The Fed’s record $3.1 trillion balance sheet includes $1.74 trillion of Treasuries, $1.03 trillion of mortgage-backed securities and $74.6 billion of Federal agency debt, as of Feb. 20. In 2007, prior to the financial crisis, the total balance sheet was less than $900 billion.
In other remarks today, Bernanke said recent increases in some interest rates may signal the economy is gaining vigor.
“The fact that interest rates have gone up a bit is actually indicative of a stronger economy,” he said.
The world’s largest economy has shown signs that it will resume growth after gross domestic product unexpectedly shrank 0.1 percent in the fourth quarter.
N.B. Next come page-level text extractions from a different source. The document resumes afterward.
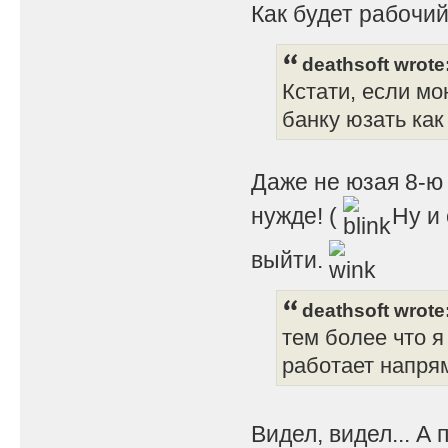
Как будет рабочий
deathsoft wrote
Кстати, если мо
банку юзать как 
Даже не юзая 8-ю 
нужде! (
Ну и 
выйти.
deathsoft wrote
тем более что я
работает напрям
Видел, видел... А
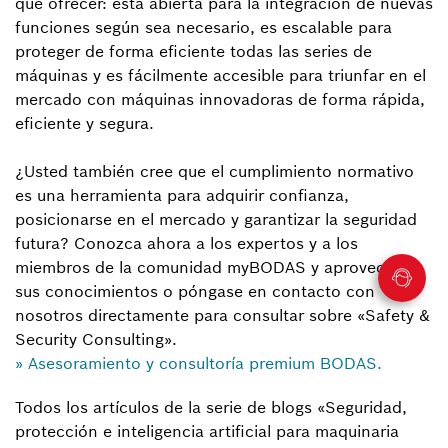
que ofrecer: está abierta para la integración de nuevas
funciones según sea necesario, es escalable para
proteger de forma eficiente todas las series de
máquinas y es fácilmente accesible para triunfar en el
mercado con máquinas innovadoras de forma rápida,
eficiente y segura.
¿Usted también cree que el cumplimiento normativo
es una herramienta para adquirir confianza,
posicionarse en el mercado y garantizar la seguridad
futura? Conozca ahora a los expertos y a los
miembros de la comunidad myBODAS y aproveche
sus conocimientos o póngase en contacto con
nosotros directamente para consultar sobre «Safety &
Security Consulting».
» Asesoramiento y consultoría premium BODAS.
Todos los artículos de la serie de blogs «Seguridad,
protección e inteligencia artificial para maquinaria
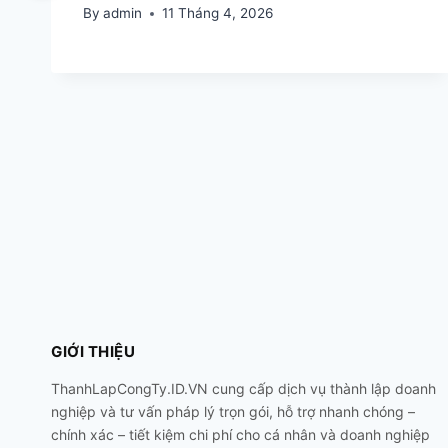
By
admin
11 Tháng 4, 2026
GIỚI THIỆU
ThanhLapCongTy.ID.VN cung cấp dịch vụ thành lập doanh
nghiệp và tư vấn pháp lý trọn gói, hỗ trợ nhanh chóng –
chính xác – tiết kiệm chi phí cho cá nhân và doanh nghiệp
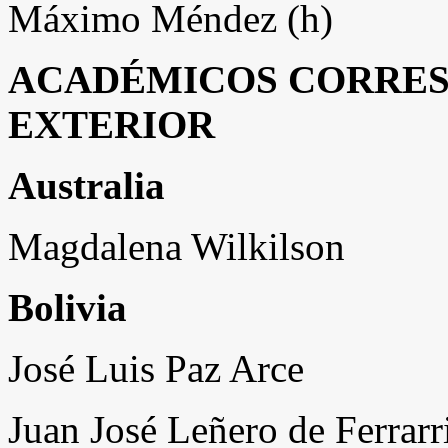
Máximo Méndez (h)
ACADÉMICOS CORRES
EXTERIOR
Australia
Magdalena Wilkilson
Bolivia
José Luis Paz Arce
Juan José Leñero de Ferrarr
Reports today showed that orders for U.S. durable goods excluding transportation gear jumped in January by the most in a year and contracts to buy previously owned homes climbed more than forecast.
“We are getting some traction in the housing market, in automobiles and other durable goods” and to “some extent in investment” and commercial real estate, Bernanke said.
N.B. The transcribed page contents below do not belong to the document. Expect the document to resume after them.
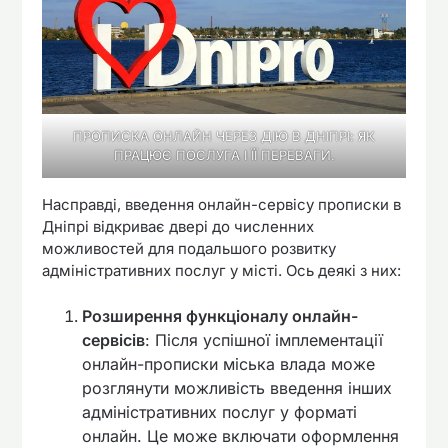
ПРОПИСКА ОНЛАЙН ЧЕРЕЗ ДІЮ В ДНІПРІ: ЯК
ПРАЦЮЄ ПОСЛУГА І ЇЇ ПЕРЕВАГИ.
Насправді, введення онлайн-сервісу прописки в
Дніпрі відкриває двері до численних
можливостей для подальшого розвитку
адміністративних послуг у місті. Ось деякі з них:
Розширення функціоналу онлайн-
сервісів
: Після успішної імплементації
онлайн-прописки міська влада може
розглянути можливість введення інших
адміністративних послуг у форматі
онлайн. Це може включати оформлення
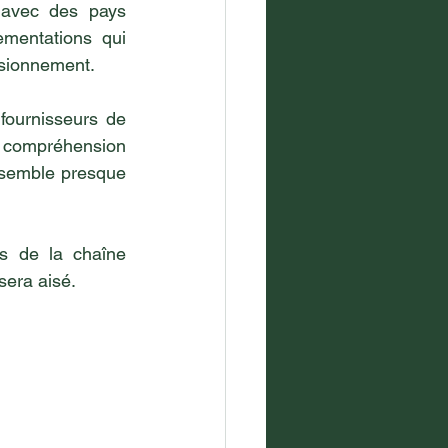
 avec des pays 
entations qui 
isionnement.
ournisseurs de 
te compréhension 
 semble presque 
s de la chaîne 
sera aisé.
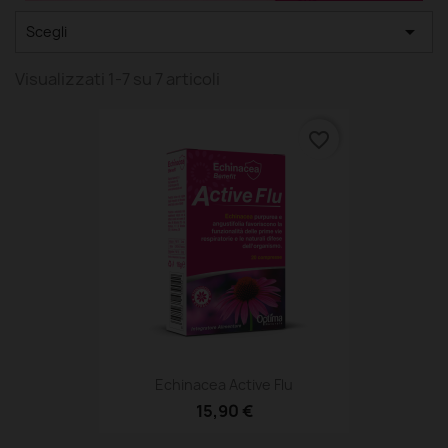

Scegli
Visualizzati 1-7 su 7 articoli
favorite_border
Echinacea Active Flu
15,90 €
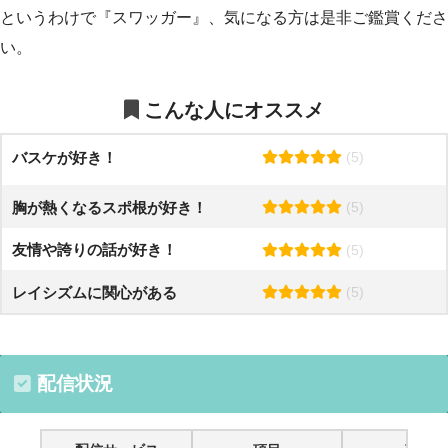
というわけで『スワッガー』、気になる方は是非ご鑑賞くださ
い。
こんな人にオススメ
バスケが好き！
(5)
胸が熱くなるスポ根が好き！
(5)
友情や誇りの話が好き！
(5)
レイシズムに関心がある
(5)
配信状況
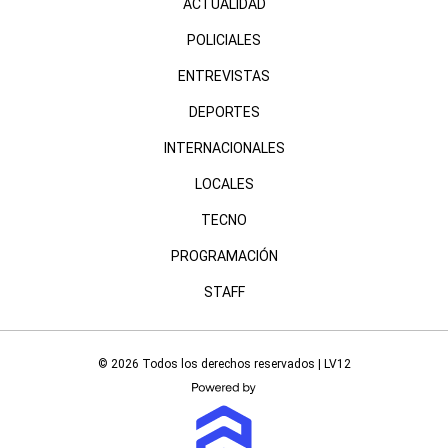
ACTUALIDAD
POLICIALES
ENTREVISTAS
DEPORTES
INTERNACIONALES
LOCALES
TECNO
PROGRAMACIÓN
STAFF
© 2026 Todos los derechos reservados | LV12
U.S. stocks rose, sending the Standard & Poor’s 500 Index higher for a second day, amid economic optimism after the better-than-estimated housing and durable goods data. The S&P 500 climbed 1.3 percent to 1,516.16 at 2:31 p.m. today.
Fed policies also helped to lift the index to a five-year high on Feb. 19, giving support to consumer spending. Bernanke said yesterday in testimony that U.S. share prices don’t appear to be overvalued.
Some interest rates have risen in recent months. The rate on a fixed 30-year mortgage climbed to 3.56 percent in the week ended Feb. 21 from a low of 3.31 percent on Nov. 22, according to data from Freddie Mac.
The yield on the 10-year Treasury note was 1.8 percent at about 2:31 p.m. in New York, up from a record low of 1.379 percent on July 25.